Juventus won, 1-0, on a goal early in the second half, and the crowd dispersed afterward without additional trouble.
The investigation and criminal charges
The 18-month investigation into the Heysel Stadium incident that killed 39 people placed primary blame squarely on supporters of the Liverpool team, one more episode in a lengthy history of violence by English fans at international competitions.
Twenty-six Liverpool fans were charged with manslaughter and extradited to Belgium in September 1987 for a trial that started 13 months later. In April 1989, 14 fans were convicted of manslaughter and sentenced to three-year prison terms. Prosecutors appealed for longer sentences, which were granted for 11 defendants; one of the 14 was subsequently acquitted.
A Belgian soccer federation officer and a police captain also received short suspended sentences for criminal negligence.
The Heysel Stadium tragedy led to changes
UEFA reacted immediately to the Heysel incident by banning English squads from club competitions, with FIFA following suit to extend the penalty to all international competitions other than friendly matches. The ban lasted for six years for Liverpool (the original ruling was eight years) and five years for all other English teams.

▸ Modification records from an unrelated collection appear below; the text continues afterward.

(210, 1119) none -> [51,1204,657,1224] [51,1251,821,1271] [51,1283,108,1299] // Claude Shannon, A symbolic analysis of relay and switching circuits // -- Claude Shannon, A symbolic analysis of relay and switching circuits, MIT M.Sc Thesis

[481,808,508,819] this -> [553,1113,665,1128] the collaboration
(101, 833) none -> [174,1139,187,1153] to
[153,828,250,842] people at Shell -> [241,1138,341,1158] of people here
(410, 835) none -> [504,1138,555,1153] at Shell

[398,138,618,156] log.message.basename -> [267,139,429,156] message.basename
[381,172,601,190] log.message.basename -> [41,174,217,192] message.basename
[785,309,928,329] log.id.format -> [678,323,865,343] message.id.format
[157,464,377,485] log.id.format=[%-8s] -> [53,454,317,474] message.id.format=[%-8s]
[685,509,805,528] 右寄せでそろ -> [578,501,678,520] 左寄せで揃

The punishment had the additional effect of reducing the number of English teams granted spots in the season-long European competitions for several additional seasons.
English authorities, realizing how fortunate they had been to have avoided such tragedies on their own soil, introduced measures making it easier to ban troublemakers from games. They also required that standing room at stadiums used by upper-division teams be replaced with seating and that fences surrounding the field be removed.